Water heaters are the silent workhorses of every business, facility, or home. They work around the clock to provide hot water in an instant. And, they’re out of sight, out of mind, until there’s a problem. Here are the seven most common water heater problems that you may experience.
Common Water Heater Problems
Not Enough Hot Water
Are you noticing that you run out of hot water? Your problem could be any of the following:
- Water Heater Too Small
- Thermostat Malfunctioning
- Obstructed Flue or Vent
- Faulty Dip Tube
Consider investing in a larger water heater for your business or look into a tankless water heater.
No Hot Water
Is your gas water heater not working at all? Check to see if the pilot light is on. If it’s out, turn it back on. Pilot light won’t stay lit? Here are four reasons that could be happening and what to do about it.
If the pilot light is lit, but you aren’t getting any hot water, this could indicate a more significant problem. Contact a plumber for help.
For an electric water heater, the problem could be that the heating element went out. Replacing the heating element is an easy job for a plumbing professional.

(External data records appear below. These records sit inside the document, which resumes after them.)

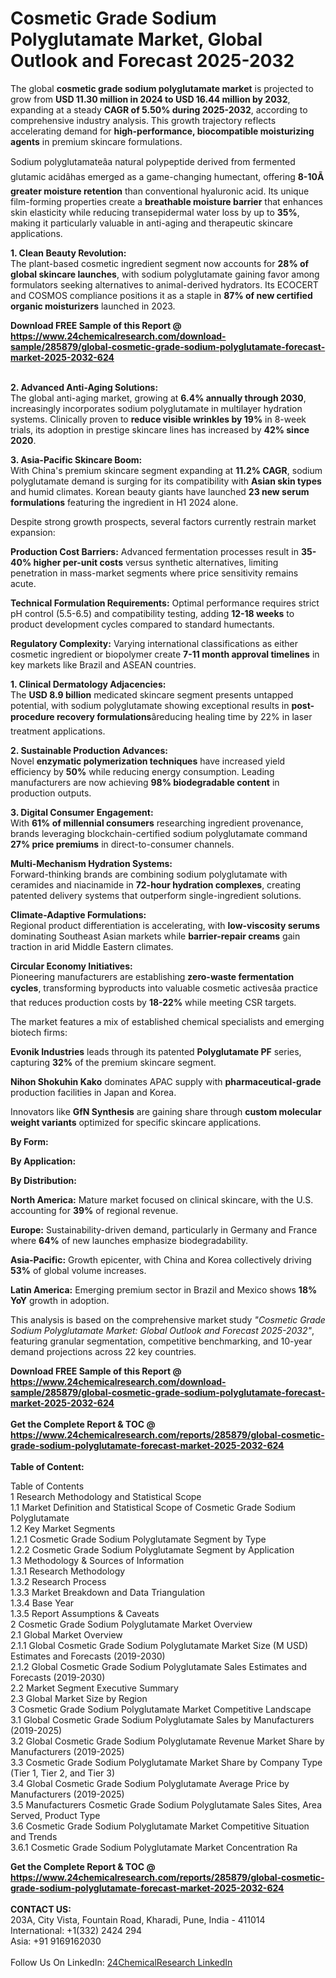 <h1>Cosmetic Grade Sodium Polyglutamate Market, Global Outlook and Forecast 2025-2032</h1><p>The global <strong>cosmetic grade sodium polyglutamate market</strong> is projected to grow from <strong>USD 11.30 million in 2024 to USD 16.44 million by 2032</strong>, expanding at a steady <strong>CAGR of 5.50% during 2025-2032</strong>, according to comprehensive industry analysis. This growth trajectory reflects accelerating demand for <strong>high-performance, biocompatible moisturizing agents</strong> in premium skincare formulations.</p><p>Sodium polyglutamateâa natural polypeptide derived from fermented glutamic acidâhas emerged as a game-changing humectant, offering <strong>8-10Ã greater moisture retention</strong> than conventional hyaluronic acid. Its unique film-forming properties create a <strong>breathable moisture barrier</strong> that enhances skin elasticity while reducing transepidermal water loss by up to <strong>35%</strong>, making it particularly valuable in anti-aging and therapeutic skincare applications.</p><p><strong>1. Clean Beauty Revolution:</strong><br>
The plant-based cosmetic ingredient segment now accounts for <strong>28% of global skincare launches</strong>, with sodium polyglutamate gaining favor among formulators seeking alternatives to animal-derived hydrators. Its ECOCERT and COSMOS compliance positions it as a staple in <strong>87% of new certified organic moisturizers</strong> launched in 2023.</p><div><b>Download FREE Sample of this Report @ 
            <a href="https://www.24chemicalresearch.com/download-sample/285879/global-cosmetic-grade-sodium-polyglutamate-forecast-market-2025-2032-624">
            https://www.24chemicalresearch.com/download-sample/285879/global-cosmetic-grade-sodium-polyglutamate-forecast-market-2025-2032-624</a></b></div><br><p><strong>2. Advanced Anti-Aging Solutions:</strong><br>
The global anti-aging market, growing at <strong>6.4% annually through 2030</strong>, increasingly incorporates sodium polyglutamate in multilayer hydration systems. Clinically proven to <strong>reduce visible wrinkles by 19%</strong> in 8-week trials, its adoption in prestige skincare lines has increased by <strong>42% since 2020</strong>.</p><p><strong>3. Asia-Pacific Skincare Boom:</strong><br>
With China's premium skincare segment expanding at <strong>11.2% CAGR</strong>, sodium polyglutamate demand is surging for its compatibility with <strong>Asian skin types</strong> and humid climates. Korean beauty giants have launched <strong>23 new serum formulations</strong> featuring the ingredient in H1 2024 alone.</p><p>Despite strong growth prospects, several factors currently restrain market expansion:</p><p><strong>Production Cost Barriers:</strong> Advanced fermentation processes result in <strong>35-40% higher per-unit costs</strong> versus synthetic alternatives, limiting penetration in mass-market segments where price sensitivity remains acute.</p><p><strong>Technical Formulation Requirements:</strong> Optimal performance requires strict pH control (5.5-6.5) and compatibility testing, adding <strong>12-18 weeks</strong> to product development cycles compared to standard humectants.</p><p><strong>Regulatory Complexity:</strong> Varying international classifications as either cosmetic ingredient or biopolymer create <strong>7-11 month approval timelines</strong> in key markets like Brazil and ASEAN countries.</p><p><strong>1. Clinical Dermatology Adjacencies:</strong><br>
The <strong>USD 8.9 billion</strong> medicated skincare segment presents untapped potential, with sodium polyglutamate showing exceptional results in <strong>post-procedure recovery formulations</strong>âreducing healing time by 22% in laser treatment applications.</p><p><strong>2. Sustainable Production Advances:</strong><br>
Novel <strong>enzymatic polymerization techniques</strong> have increased yield efficiency by <strong>50%</strong> while reducing energy consumption. Leading manufacturers are now achieving <strong>98% biodegradable content</strong> in production outputs.</p><p><strong>3. Digital Consumer Engagement:</strong><br>
With <strong>61% of millennial consumers</strong> researching ingredient provenance, brands leveraging blockchain-certified sodium polyglutamate command <strong>27% price premiums</strong> in direct-to-consumer channels.</p><p><strong>Multi-Mechanism Hydration Systems:</strong><br>
	Forward-thinking brands are combining sodium polyglutamate with ceramides and niacinamide in <strong>72-hour hydration complexes</strong>, creating patented delivery systems that outperform single-ingredient solutions.</p><p><strong>Climate-Adaptive Formulations:</strong><br>
	Regional product differentiation is accelerating, with <strong>low-viscosity serums</strong> dominating Southeast Asian markets while <strong>barrier-repair creams</strong> gain traction in arid Middle Eastern climates.</p><p><strong>Circular Economy Initiatives:</strong><br>
	Pioneering manufacturers are establishing <strong>zero-waste fermentation cycles</strong>, transforming byproducts into valuable cosmetic activesâa practice that reduces production costs by <strong>18-22%</strong> while meeting CSR targets.</p><p>The market features a mix of established chemical specialists and emerging biotech firms:</p><p><strong>Evonik Industries</strong> leads through its patented <strong>Polyglutamate PF</strong> series, capturing <strong>32%</strong> of the premium skincare segment.</p><p><strong>Nihon Shokuhin Kako</strong> dominates APAC supply with <strong>pharmaceutical-grade</strong> production facilities in Japan and Korea.</p><p>Innovators like <strong>GfN Synthesis</strong> are gaining share through <strong>custom molecular weight variants</strong> optimized for specific skincare applications.</p><p><strong>By Form:</strong></p><p><strong>By Application:</strong></p><p><strong>By Distribution:</strong></p><p><strong>North America:</strong> Mature market focused on clinical skincare, with the U.S. accounting for <strong>39%</strong> of regional revenue.</p><p><strong>Europe:</strong> Sustainability-driven demand, particularly in Germany and France where <strong>64%</strong> of new launches emphasize biodegradability.</p><p><strong>Asia-Pacific:</strong> Growth epicenter, with China and Korea collectively driving <strong>53%</strong> of global volume increases.</p><p><strong>Latin America:</strong> Emerging premium sector in Brazil and Mexico shows <strong>18% YoY</strong> growth in adoption.</p><p>This analysis is based on the comprehensive market study <em>"Cosmetic Grade Sodium Polyglutamate Market: Global Outlook and Forecast 2025-2032"</em>, featuring granular segmentation, competitive benchmarking, and 10-year demand projections across 22 key countries.</p><div><b>Download FREE Sample of this Report @ 
            <a href="https://www.24chemicalresearch.com/download-sample/285879/global-cosmetic-grade-sodium-polyglutamate-forecast-market-2025-2032-624">
            https://www.24chemicalresearch.com/download-sample/285879/global-cosmetic-grade-sodium-polyglutamate-forecast-market-2025-2032-624</a></b></div><br><div><b>Get the Complete Report & TOC @ 
            <a href="https://www.24chemicalresearch.com/reports/285879/global-cosmetic-grade-sodium-polyglutamate-forecast-market-2025-2032-624">
            https://www.24chemicalresearch.com/reports/285879/global-cosmetic-grade-sodium-polyglutamate-forecast-market-2025-2032-624</a></b></div><br>
            <b>Table of Content:</b><p>Table of Contents<br />
1 Research Methodology and Statistical Scope<br />
1.1 Market Definition and Statistical Scope of Cosmetic Grade Sodium Polyglutamate<br />
1.2 Key Market Segments<br />
1.2.1 Cosmetic Grade Sodium Polyglutamate Segment by Type<br />
1.2.2 Cosmetic Grade Sodium Polyglutamate Segment by Application<br />
1.3 Methodology & Sources of Information<br />
1.3.1 Research Methodology<br />
1.3.2 Research Process<br />
1.3.3 Market Breakdown and Data Triangulation<br />
1.3.4 Base Year<br />
1.3.5 Report Assumptions & Caveats<br />
2 Cosmetic Grade Sodium Polyglutamate Market Overview<br />
2.1 Global Market Overview<br />
2.1.1 Global Cosmetic Grade Sodium Polyglutamate Market Size (M USD) Estimates and Forecasts (2019-2030)<br />
2.1.2 Global Cosmetic Grade Sodium Polyglutamate Sales Estimates and Forecasts (2019-2030)<br />
2.2 Market Segment Executive Summary<br />
2.3 Global Market Size by Region<br />
3 Cosmetic Grade Sodium Polyglutamate Market Competitive Landscape<br />
3.1 Global Cosmetic Grade Sodium Polyglutamate Sales by Manufacturers (2019-2025)<br />
3.2 Global Cosmetic Grade Sodium Polyglutamate Revenue Market Share by Manufacturers (2019-2025)<br />
3.3 Cosmetic Grade Sodium Polyglutamate Market Share by Company Type (Tier 1, Tier 2, and Tier 3)<br />
3.4 Global Cosmetic Grade Sodium Polyglutamate Average Price by Manufacturers (2019-2025)<br />
3.5 Manufacturers Cosmetic Grade Sodium Polyglutamate Sales Sites, Area Served, Product Type<br />
3.6 Cosmetic Grade Sodium Polyglutamate Market Competitive Situation and Trends<br />
3.6.1 Cosmetic Grade Sodium Polyglutamate Market Concentration Ra</p><div><b>Get the Complete Report & TOC @ 
            <a href="https://www.24chemicalresearch.com/reports/285879/global-cosmetic-grade-sodium-polyglutamate-forecast-market-2025-2032-624">
            https://www.24chemicalresearch.com/reports/285879/global-cosmetic-grade-sodium-polyglutamate-forecast-market-2025-2032-624</a></b></div><br><b>CONTACT US:</b><br>
            203A, City Vista, Fountain Road, Kharadi, Pune, India - 411014<br>
            International: +1(332) 2424 294<br>
            Asia: +91 9169162030 <br><br>
            Follow Us On LinkedIn: <a href="https://www.linkedin.com/company/24chemicalresearch/">24ChemicalResearch LinkedIn</a>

Water That’s Too Hot or Too Cold
Water temperature is too hot or cold could mean that the thermostat needs to be adjusted. If that doesn’t solve the problem, you may have a faulty thermostat or a build-up of sediment in the tank. You can DIY, or call a plumber to drain the tank, clean it out, and refill. If you don’t see and sediment, you may need a new thermostat or heating element.
Does your water smell like rotten eggs? If so, it means you have bacteria in the tank. This common water heater problem is an easy fix. Flush the water heater with a solution of water and hydrogen peroxide. Let the solution sit for two hours or so and then flush with clear water. If it’s still stinky, call a plumbing contractor.
A Noisy Water Tank
A noisy tank can be a sign of several problems. The most common is sediment at the bottom of the tank. If this is the problem, you’ll hear popping or rumbling sounds. To fix it, drain your water heater tank and refill. It’s an easy procedure, and something you should do about once a year as regular maintenance.
If you hear a high-pitched whining sound, your heating elements have a larger than normal amount of scale build-up. Call a professional to replace the heating element.
Rusty colored water indicates that your anode rod has failed, and your water heater is now rusting and corroding away. The anode rod prevents rust from collecting in your tank. Call your plumber to replace the anode rod, or you may require a new commercial water heater.
A broken drain valve could cause your tank to leak, too much pressure build-up in the tank, or rust. If you notice a leak, it’s best to call an expert to diagnose the problem.
Unfortunately, once your tank starts to leak it’s time to replace it. Leaks, even small ones, aren’t something you should ignore. If you do, you could end up with a busted water heater and water damage.